The year is nearing its end, and now is a good opportunity to look at what happened throughout the year to the stocks you follow. If you know the important things a company achieved, as well as any challenges it failed to overcome, then you can make a better decision about whether it deserves a spot in your portfolio.

Today, I'll look at Hewlett-Packard (HPQ 0.24%). As a member of the blue-chip Dow Jones Industrials (^DJI 0.32%), the tech company has a long history of delivering computers, printers, and other computer equipment to consumers. But over the past several years, the revolving door to the executive suite has left HP in a terrible position to deal with changing trends in what consumers want from technology. Below, you'll find more on what moved shares of Hewlett-Packard in 2012.

Stats on Hewlett-Packard

Year-to-Date Stock Return

(45.3%)

Market Cap

$27.2 billion

1-Year Revenue Growth

(5.4%)

Net Loss, Trailing 12 Months

($12.65 billion)

Dividend Yield

3.9%

CAPS Rating

**

Source: S&P Capital IQ.

Why did Hewlett-Packard plunge this year?
HP has had a terrible year, as its past failures have finally come home to roost. For years, the company adopted the same strategy as rival Dell (DELL.DL) by focusing on the PC market, and for a long time, that was a winning game-plan. But as the shift to mobile devices like smartphones and tablets has evolved, HP has found itself scrambling to survive as the PC market declines.

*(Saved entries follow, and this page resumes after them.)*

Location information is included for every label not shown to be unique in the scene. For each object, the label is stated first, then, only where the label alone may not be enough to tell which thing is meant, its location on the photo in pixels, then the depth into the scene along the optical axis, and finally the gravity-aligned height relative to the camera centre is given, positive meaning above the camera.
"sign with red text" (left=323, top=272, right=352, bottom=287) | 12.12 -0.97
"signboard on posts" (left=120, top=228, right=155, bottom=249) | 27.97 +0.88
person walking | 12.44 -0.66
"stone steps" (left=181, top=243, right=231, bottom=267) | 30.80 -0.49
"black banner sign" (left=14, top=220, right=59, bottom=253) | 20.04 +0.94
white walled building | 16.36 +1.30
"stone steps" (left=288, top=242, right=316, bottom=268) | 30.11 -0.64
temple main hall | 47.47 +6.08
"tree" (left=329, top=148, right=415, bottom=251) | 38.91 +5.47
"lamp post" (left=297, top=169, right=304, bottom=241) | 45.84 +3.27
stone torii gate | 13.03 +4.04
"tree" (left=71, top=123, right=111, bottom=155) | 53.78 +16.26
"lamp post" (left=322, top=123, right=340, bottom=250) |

Unfortunately, CEO Meg Whitman has inherited a mess, and she has admitted that she'll need a lot of time to right the ship. With masses of workers are laid off in an effort to cut costs, employee morale isn't on Whitman's side. Moreover, ideas like developing an HP smartphone seem destined to fail from the start, given the already huge competition in the space and the fact that Apple (AAPL -0.69%) and rivals like Samsung using Google's Android operating system already have a commanding presence within the industry.

HP's crowning failure, though, came just last month when the company said it would have to take $8.8 billion in write-offs from its purchase of information technology company Autonomy. Allegations of serious accounting improprieties by Autonomy have led to an ongoing debate between HP and former leaders of Autonomy, but the fact remains that the company remains mired in scandal and can't take quick action to recover.

HP's best hope is to emulate peer IBM (IBM 0.53%) by transforming itself into a better-diversified information technology business. That won't happen overnight, as this year's performance shows, but if it happens eventually, it could pull HP back up from its downward spiral.